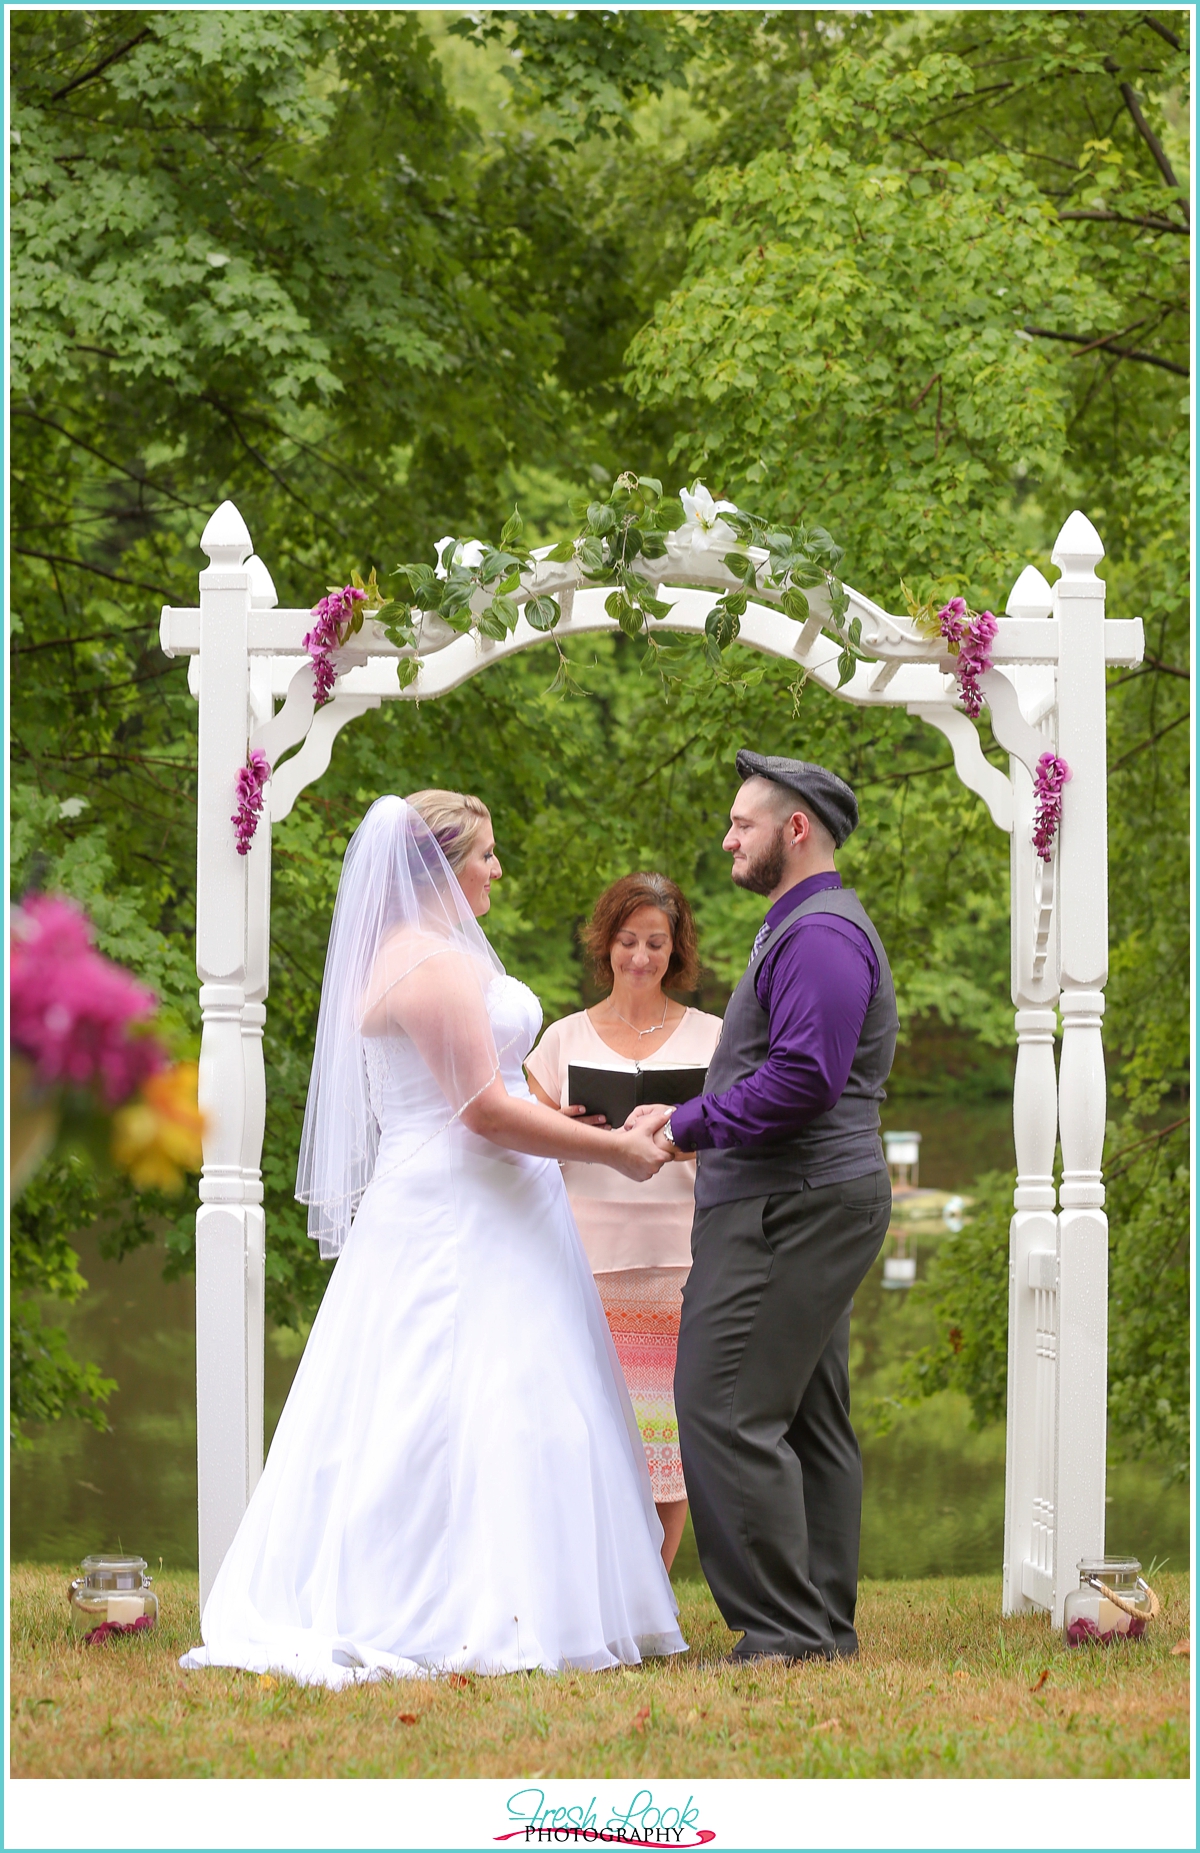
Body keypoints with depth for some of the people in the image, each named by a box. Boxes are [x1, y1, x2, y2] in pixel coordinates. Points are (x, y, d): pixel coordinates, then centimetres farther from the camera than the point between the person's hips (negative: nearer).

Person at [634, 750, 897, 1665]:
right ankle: (826, 1626, 14)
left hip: (791, 1208, -12)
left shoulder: (821, 935, -15)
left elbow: (803, 1077, -25)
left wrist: (689, 1126, -17)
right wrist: (685, 1120, 14)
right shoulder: (805, 928, 21)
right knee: (809, 1419, 11)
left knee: (727, 1409, -13)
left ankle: (785, 1628, -13)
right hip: (803, 1203, 12)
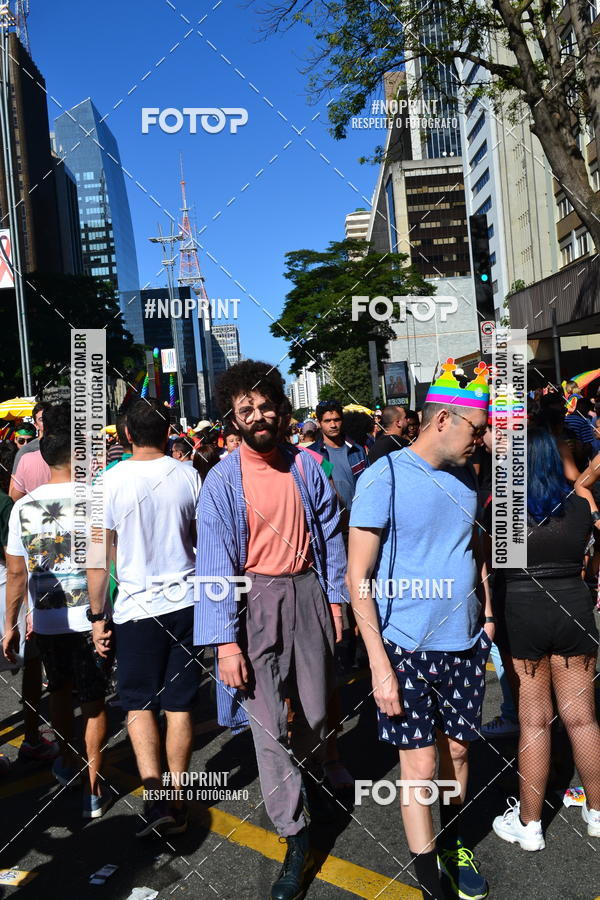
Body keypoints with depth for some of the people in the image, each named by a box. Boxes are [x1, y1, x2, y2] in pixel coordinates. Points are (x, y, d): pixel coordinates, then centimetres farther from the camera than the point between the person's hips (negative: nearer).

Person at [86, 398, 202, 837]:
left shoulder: (112, 481, -10)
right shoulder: (188, 476, -2)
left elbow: (99, 556, -7)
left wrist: (97, 616, 0)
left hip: (136, 607, -2)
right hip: (186, 601, 3)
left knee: (139, 703, 13)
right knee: (179, 706, 11)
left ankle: (154, 795, -2)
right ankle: (177, 802, 21)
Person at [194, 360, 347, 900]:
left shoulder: (307, 466, 2)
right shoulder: (223, 480, -6)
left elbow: (330, 533, 9)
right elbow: (216, 563, -9)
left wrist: (335, 597, 6)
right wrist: (226, 642, -12)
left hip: (307, 592, 3)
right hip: (254, 599, -2)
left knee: (315, 712, 12)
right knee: (267, 722, -4)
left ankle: (303, 777, 45)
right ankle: (296, 841, 12)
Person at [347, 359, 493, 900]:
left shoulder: (467, 477, 6)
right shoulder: (383, 478, -13)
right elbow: (359, 579, -13)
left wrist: (487, 614, 11)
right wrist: (379, 666, -16)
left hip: (465, 643, 5)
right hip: (408, 647, -5)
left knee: (457, 751, 16)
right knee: (419, 764, 3)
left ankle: (452, 845, 40)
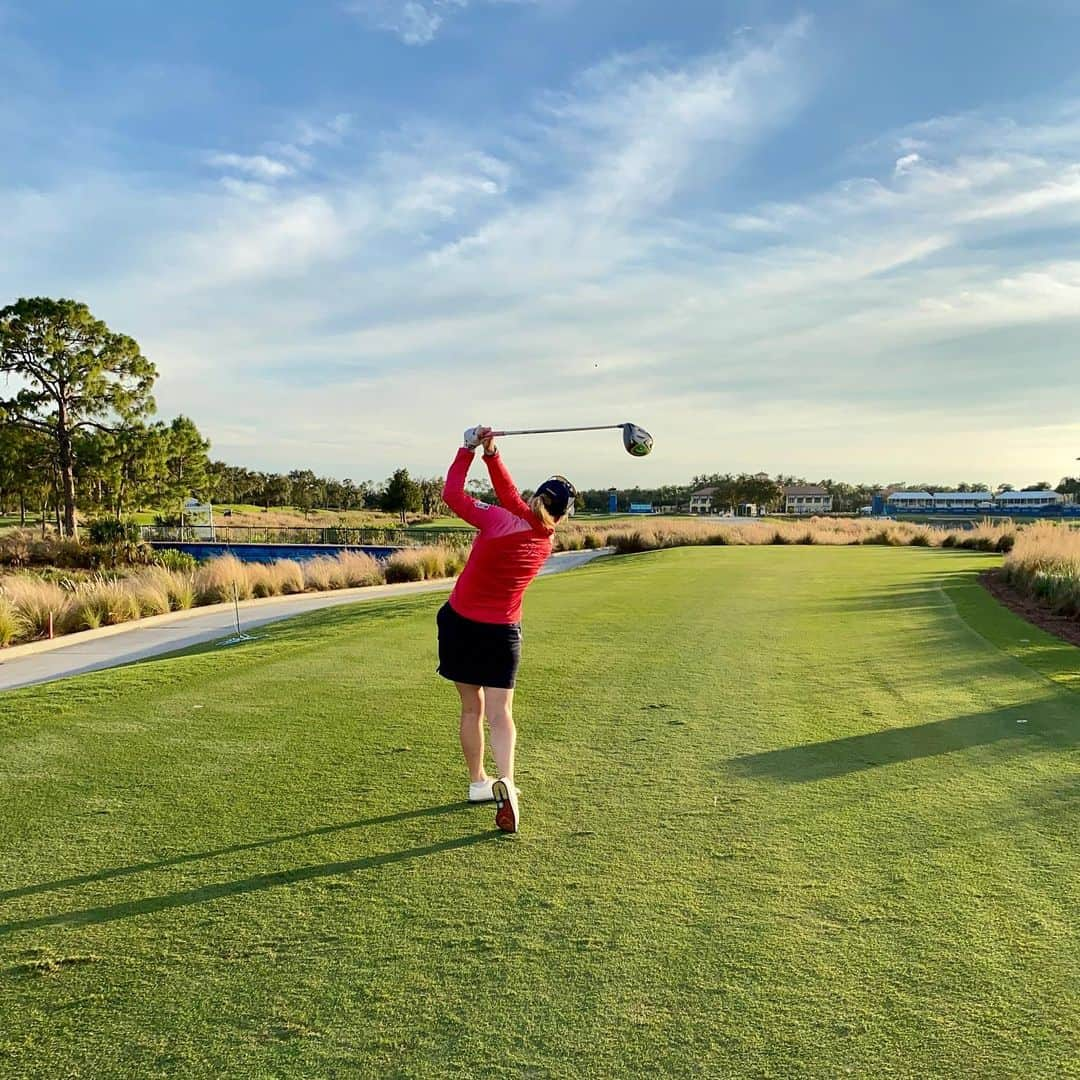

========================================================================

§ **AIM OF THE TASK**: Can you reproduce the listing above word for word, leaving out the pictures?

§ **SOLUTION FOR THIS PROBLEM**:
Body keypoints with depth for some of the people in the image, each named by a box. Boxes are [x1, y1, x2, y2] in pixel coordinates. Points are (x, y, d): pixel coordinates, then centimetres farther from the camera than the point between the person's hips (negative: nearer).

Person at [634, 750, 897, 1665]:
right ankle: (826, 1626, 14)
left hip: (791, 1208, -12)
left shoulder: (821, 935, -15)
left elbow: (803, 1077, -25)
left wrist: (689, 1126, -17)
right wrist: (685, 1120, 14)
right shoulder: (805, 928, 21)
right knee: (809, 1419, 11)
left knee: (727, 1409, -13)
left ankle: (785, 1628, -13)
right hip: (803, 1203, 12)
Body keypoints with depth for some of the people in the image, each named by a box. Boxes are [x1, y1, x2, y2] in pixel coordinates. Points are (x, y, d): pixel coordinates, then centimetres farther from the camera than the point between the person's hips (negative: nearer).

Person at [86, 398, 202, 837]:
left shoulder: (112, 481, -10)
right shoulder: (188, 476, -2)
left elbow: (99, 556, -7)
left wrist: (97, 616, 0)
left hip: (136, 607, -2)
right hip: (186, 601, 3)
left knee: (139, 703, 13)
right knee: (179, 706, 11)
left ankle: (154, 795, -2)
right ankle: (177, 802, 21)
Person at [194, 360, 347, 900]:
left shoulder: (307, 466, 2)
right shoulder: (223, 480, -6)
left elbow: (330, 533, 9)
right elbow: (216, 563, -9)
left wrist: (335, 597, 6)
right wrist: (226, 642, -12)
left hip: (307, 592, 3)
right hip: (254, 599, -2)
left knee: (315, 712, 12)
right knee: (267, 722, -4)
left ankle: (303, 777, 45)
right ankle: (296, 841, 12)
Person at [347, 359, 493, 900]:
left shoulder: (467, 477, 6)
right shoulder: (383, 478, -13)
right elbow: (359, 579, -13)
left wrist: (487, 614, 11)
right wrist: (379, 666, -16)
left hip: (465, 643, 5)
right hip: (408, 647, -5)
left knee: (457, 751, 16)
right knee: (419, 764, 3)
left ankle: (452, 845, 40)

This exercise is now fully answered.